Crack! went the pistol. Zip! went the bullet as it split the pinna of Mason’s ear. Warm liquid ran between his fingers and down his arm.
“Awwww! I shot Mason’s poor widdle ear! Keep it up and you’re gonna say goodbye to the other one!”
But as Harry spun back to his quarry, he fumbled his gun again and accidentally kicked it out from the shelves into the middle of the room. As he stepped out and kneeled to retrieve it, Sharpie made a break. But he’d lost a lot of blood and as he crossed the reading room back the way he came, he slipped on it, fell hard on his wounded side, with a sad cry.
Now Harry rose to his full height. He marched down on Sharpie with high stalking steps, as though stepping over trip wires. Sharpie was going nowhere. And weak little Mason, what would he do? What he always did. Shake like a leaf.
But, as he had been about so much else, Harry was wrong. Mason was staring at his bloody hand, watching it turn into a bloody fist as he fully remembered their mother’s last words.
And they weren’t “Take care of Harry.”
They were “Have Harry put away.”
That was the promise Mason had failed to keep. His fear and confusion turned inside out like a sock, into purpose and rage. Even though he was already as good as fired, he’d defend Sharpie and this library, this island in the world for both of them, to the last. He was nowhere near Harry’s size, but he had an idea to make himself look bigger.
As Harry reached the far end of the first row of reading tables, Mason jumped from floor to chair to tabletop. He dashed and leaped over the tabletops, avoiding the fixed study lamps, heading right for Harry, who stood a few steps from where Sharpie lay helpless and bleeding.
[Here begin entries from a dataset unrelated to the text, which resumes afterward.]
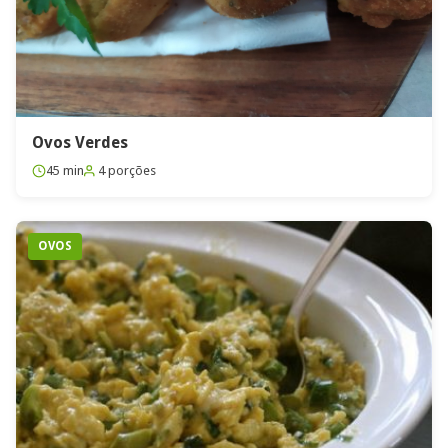
Ovos Verdes
45 min
4 porções
OVOS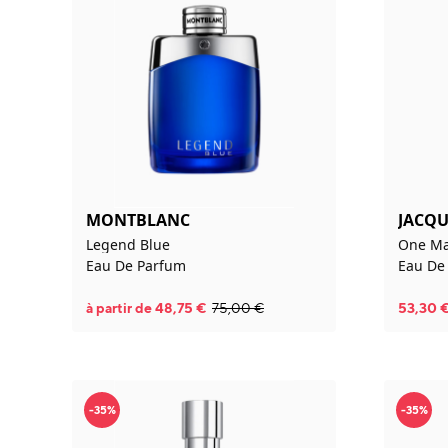
MONTBLANC
JACQU
Legend Blue
One Ma
Eau De Parfum
Eau De 
à partir de
48,75
€
75,00
€
53,30
-35%
-35%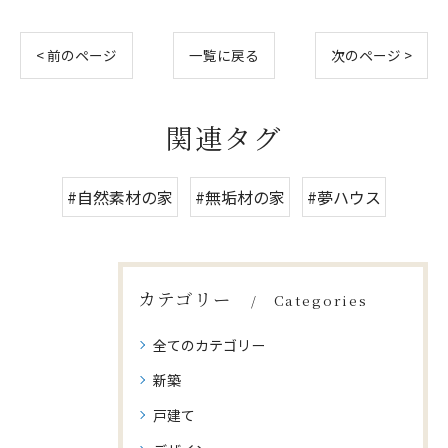
< 前のページ
一覧に戻る
次のページ >
関連タグ
#自然素材の家
#無垢材の家
#夢ハウス
カテゴリー
Categories
全てのカテゴリー
新築
戸建て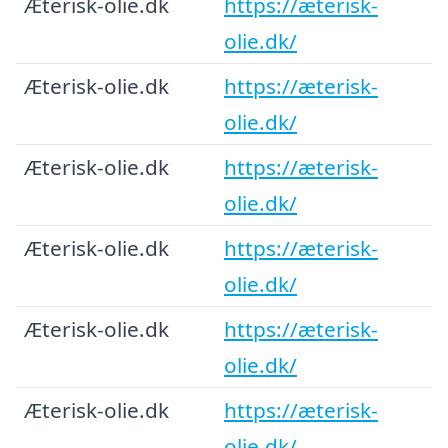
Æterisk-olie.dk
https://æterisk-
olie.dk/
Æterisk-olie.dk
https://æterisk-
olie.dk/
Æterisk-olie.dk
https://æterisk-
olie.dk/
Æterisk-olie.dk
https://æterisk-
olie.dk/
Æterisk-olie.dk
https://æterisk-
olie.dk/
Æterisk-olie.dk
https://æterisk-
olie.dk/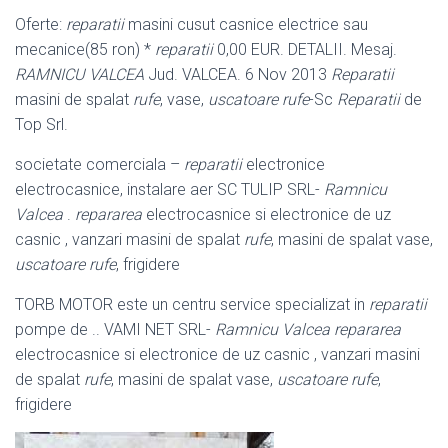
Oferte:
reparatii
masini cusut casnice electrice sau
mecanice(85 ron) *
reparatii
0,00 EUR. DETALII. Mesaj.
RAMNICU VALCEA
Jud. VALCEA. 6 Nov 2013
Reparatii
masini de spalat
rufe
, vase,
uscatoare rufe
-Sc
Reparatii
de
Top Srl.
societate comerciala –
reparatii
electronice
electrocasnice, instalare aer SC TULIP SRL-
Ramnicu
Valcea
.
repararea
electrocasnice si electronice de uz
casnic , vanzari masini de spalat
rufe
, masini de spalat vase,
uscatoare rufe
, frigidere
TORB MOTOR este un centru service specializat in
reparatii
pompe de .. VAMI NET SRL-
Ramnicu Valcea
repararea
electrocasnice si electronice de uz casnic , vanzari masini
de spalat
rufe
, masini de spalat vase,
uscatoare rufe
,
frigidere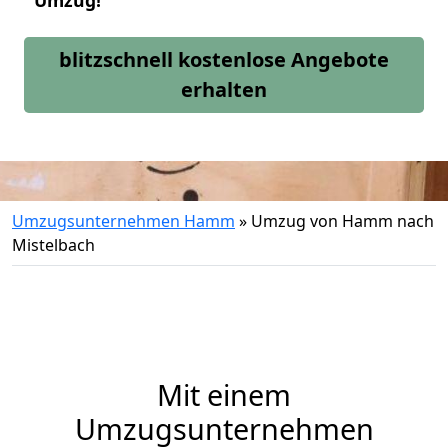
Umzug!
blitzschnell kostenlose Angebote
erhalten
Umzugsunternehmen Hamm
»
Umzug von Hamm nach
Mistelbach
Mit einem
Umzugsunternehmen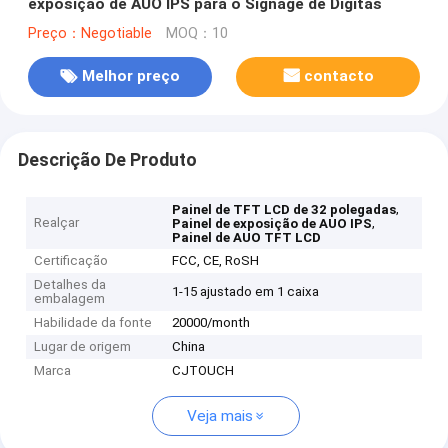
exposição de AUO IPS para o Signage de Digitas
Preço：Negotiable
MOQ：10
Melhor preço
contacto
Descrição De Produto
,
Painel de TFT LCD de 32 polegadas
Realçar
,
Painel de exposição de AUO IPS
Painel de AUO TFT LCD
Certificação
FCC, CE, RoSH
Detalhes da
1-15 ajustado em 1 caixa
embalagem
Habilidade da fonte
20000/month
Lugar de origem
China
Marca
CJTOUCH
Veja mais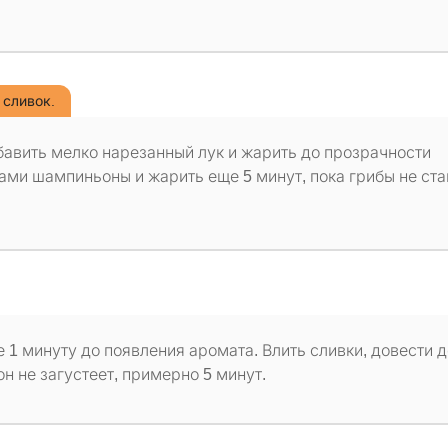
 сливок.
бавить мелко нарезанный лук и жарить до прозрачности
ми шампиньоны и жарить еще 5 минут, пока грибы не ста
 1 минуту до появления аромата. Влить сливки, довести д
он не загустеет, примерно 5 минут.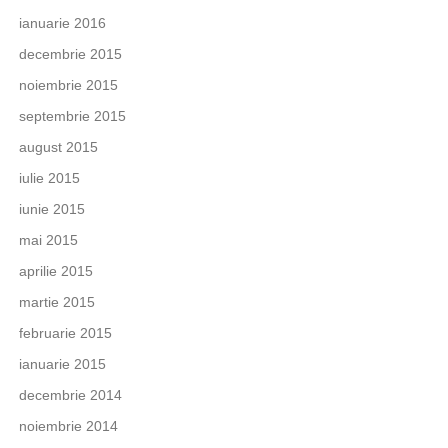
ianuarie 2016
decembrie 2015
noiembrie 2015
septembrie 2015
august 2015
iulie 2015
iunie 2015
mai 2015
aprilie 2015
martie 2015
februarie 2015
ianuarie 2015
decembrie 2014
noiembrie 2014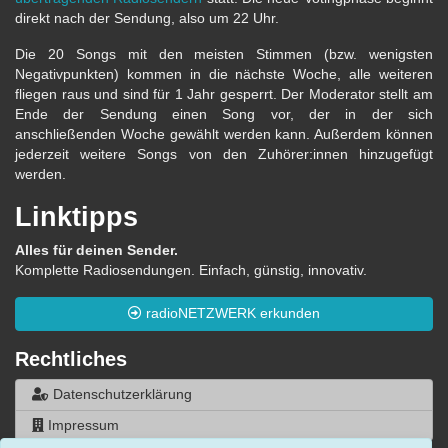
direkt nach der Sendung, also um 22 Uhr.
Die 20 Songs mit den meisten Stimmen (bzw. wenigsten
Negativpunkten) kommen in die nächste Woche, alle weiteren
fliegen raus und sind für 1 Jahr gesperrt. Der Moderator stellt am
Ende der Sendung einen Song vor, der in der sich
anschließenden Woche gewählt werden kann. Außerdem können
jederzeit weitere Songs von den Zuhörer:innen hinzugefügt
werden.
Linktipps
Alles für deinen Sender.
Komplette Radiosendungen. Einfach, günstig, innovativ.
radioNETZWERK erkunden
Rechtliches
Datenschutzerklärung
Impressum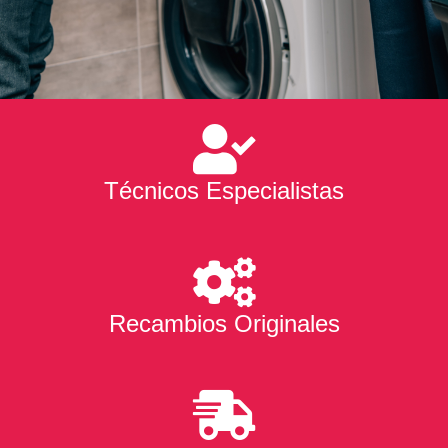
Técnicos Especialistas
Recambios Originales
Swaying about, Harry took aim with both hands: “Fuck my girl, will ya—”
“Harry!” Mason shouted.
Harry spun around as Mason sprang off the table through the air. The pistol cracked again as Mason slammed down onto his brother and they crashed together into a bare wall. Mason took a hard punch in the shoulder. His ears exploded, a jolt shook his whole body. The air sputtering out in a rosy mist from his right lung choked off his scream as he hit the floor.
Mason opened his eyes as Harry slammed down flat and hard inches away. A tooth flew out when his face bounced on the floor. He’d been tackled, knocked flat, by a someone Mason had never seen before, a stoutly built woman with bushy hair. She’d hit Harry like a falling bookshelf.
“What’s going on here? Are you all right?”
Harry tried to get up, but she cracked him a good one with a hammy forearm. “Oof!” His head bounced on the floor again.
“Stay put!”
But he wouldn’t listen, so she thumped him once more. Harry surrendered in blubbering tears.
Good hit, Mason wanted to say. Anxious cries swirled in with galloping footsteps. He also wanted to ask if Sharpie was all right, but by then he was shutting down as Harry sputtered in fury, his face reflected in the sheet of blood spreading between them.
“Fuck!” Harry spat out another bloody tooth. “How come this shit always happens to me?”
Mason awoke thinking he was lying at the bottom of an aquarium. He was tightly wrapped and braced, a rubber mask glued to his face, his ears still ringing. As he rattled in place in his cocoon, the ceiling, seen through watery light, slid overhead. Blurred faces swam by, then swam away. But for a ball of pain in his shoulder, he felt serene, detached.